Ancient Greek birthday cakes were moon-shaped, to be offered as a tribute to Artemis, the goddess of the moon. To make the cakes shine like the moon, they were decorated with lit candles. If you wonder about blowing the candles in making a wish, that bit was added much later, in 18th century Germany.
The first records of trial by jury come from Ancient Greece. During the 5th century BC a jury was established in Athens. It was massive by today’s standards; a typical jury consisted of 501 Athenian men, but for major or controversial cases, it could be expanded to over a thousand members always in an odd number. The jurors were so many in number to prevent any bribery from taking place.
Cases were decided by simple majority rule. After both the defendant and accuser had presented their arguments, the jury voted by placing a specific disk in a marked urn.
Among their many great contributions to the world, the Ancient Greeks also left us the vending machine. However, the Greeks’ vending machines didn’t dispense candy and snacks but rather holy water.

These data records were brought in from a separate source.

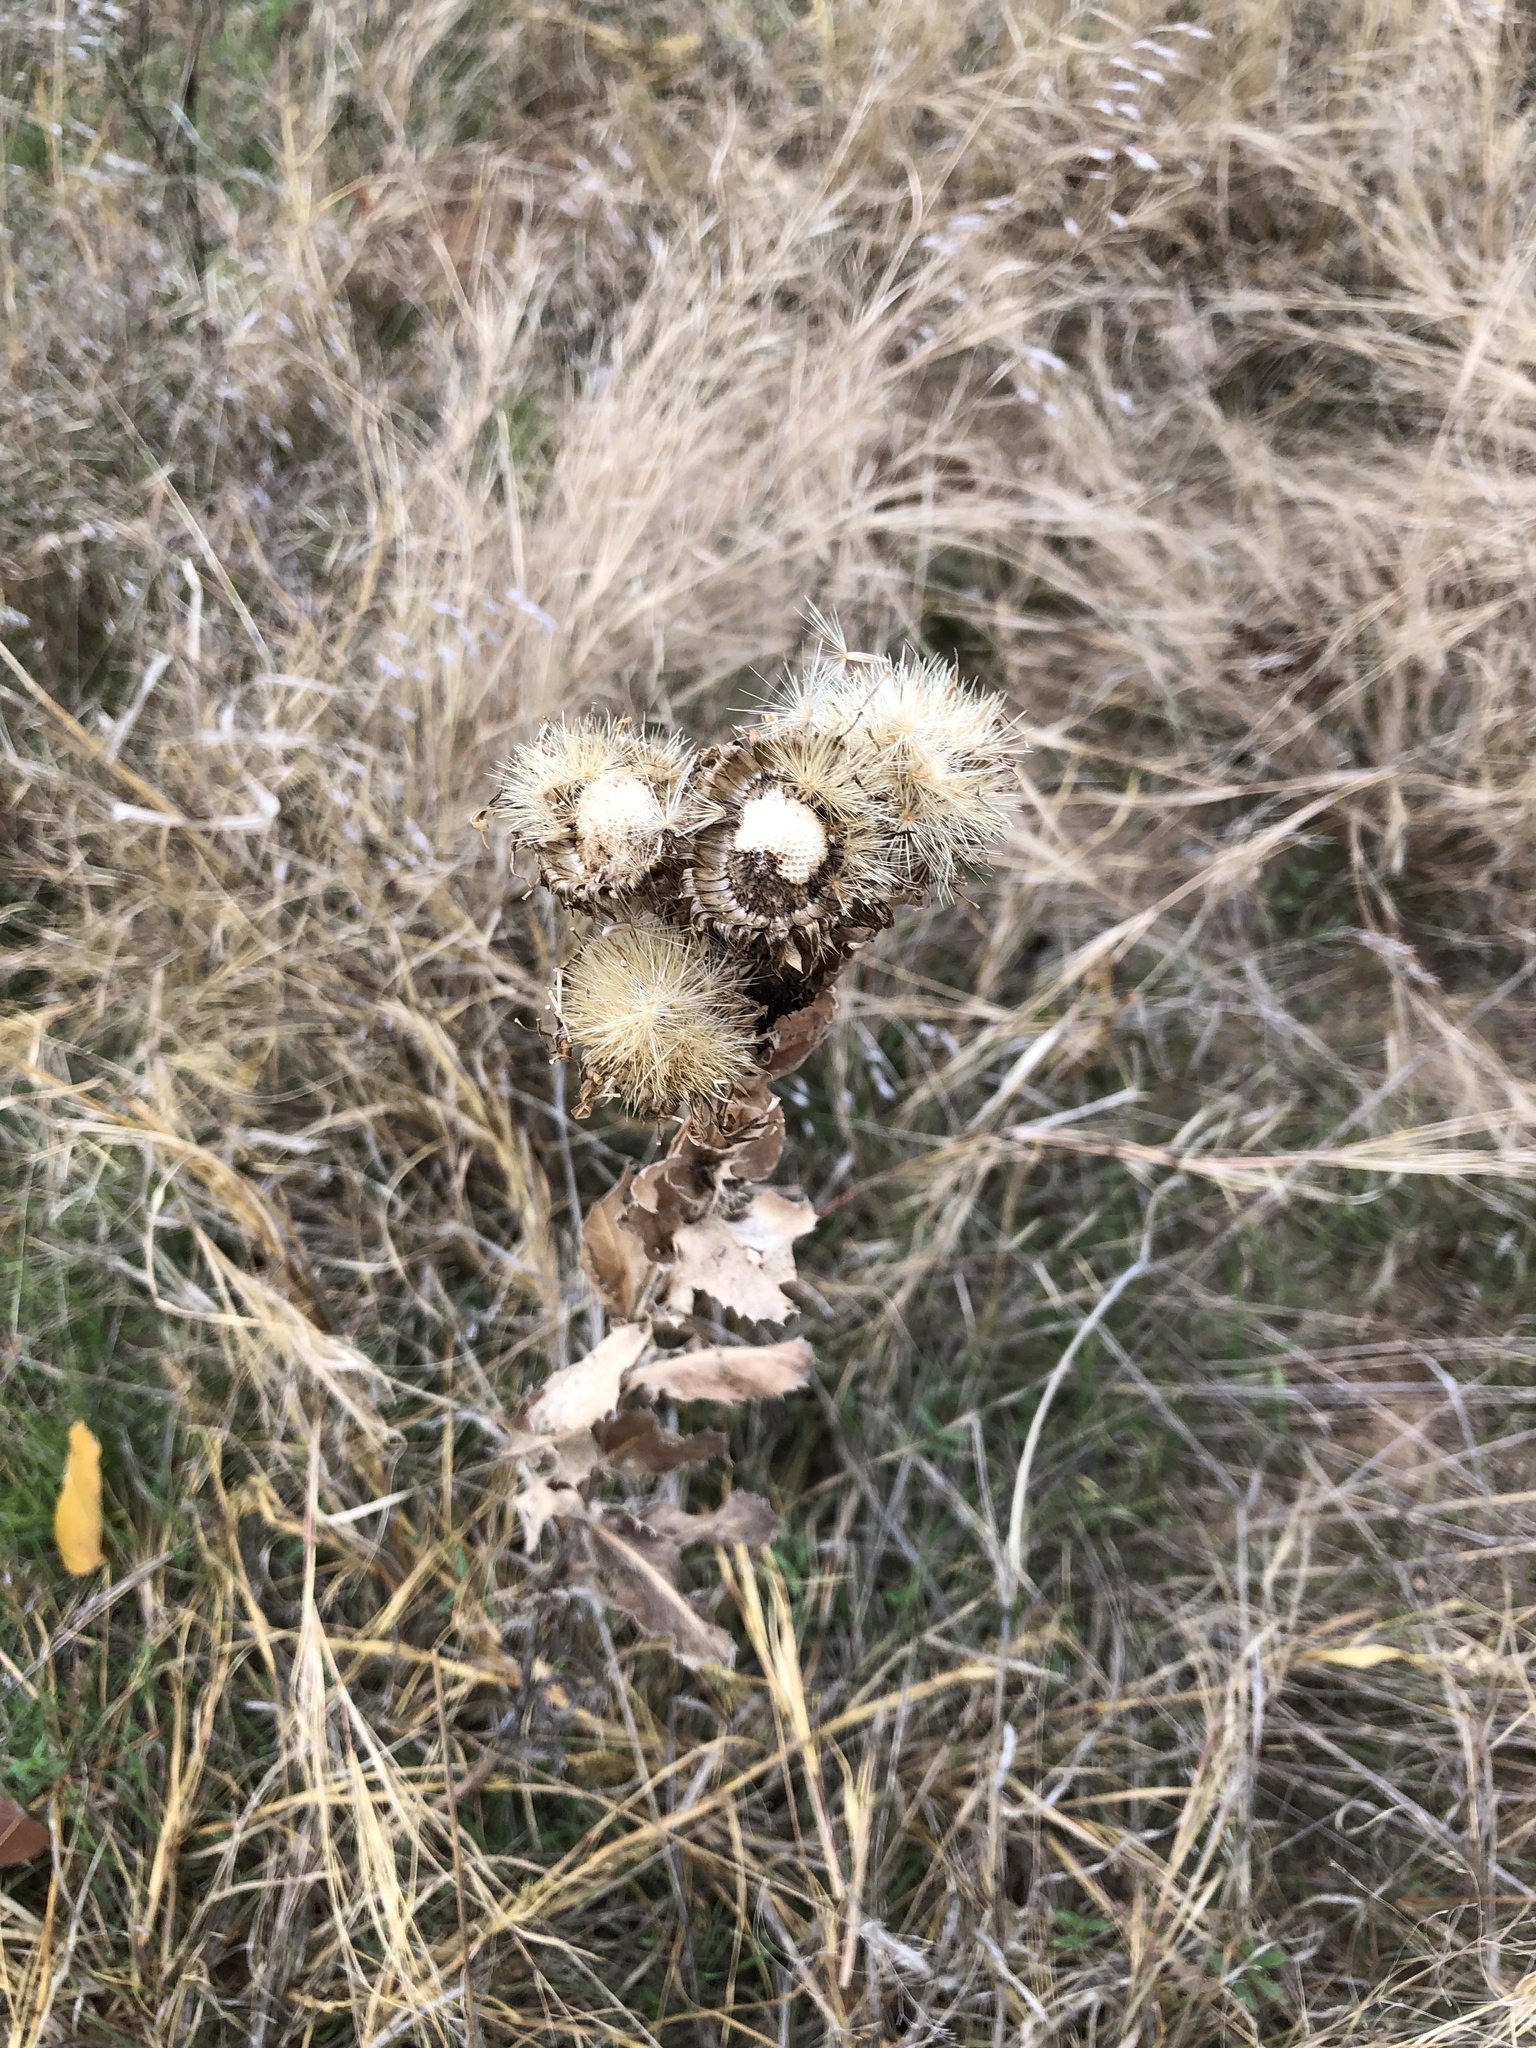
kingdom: Plantae
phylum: Tracheophyta
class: Magnoliopsida
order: Asterales
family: Asteraceae
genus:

They were invented by scientist and mathematician Hero of Alexandria c. 10-70 AD, and described in detail in his book 'Pneumatics'.
Hero’s vending machine operated much like the modern version does - you inserted a coin into a slot, then the coin hits a pan, which was attached to a lever. When the coin hit, the lever would move, opening a valve, through which the holy water came out. These vending machines were a way for temples to earn some money while also helping the people worship.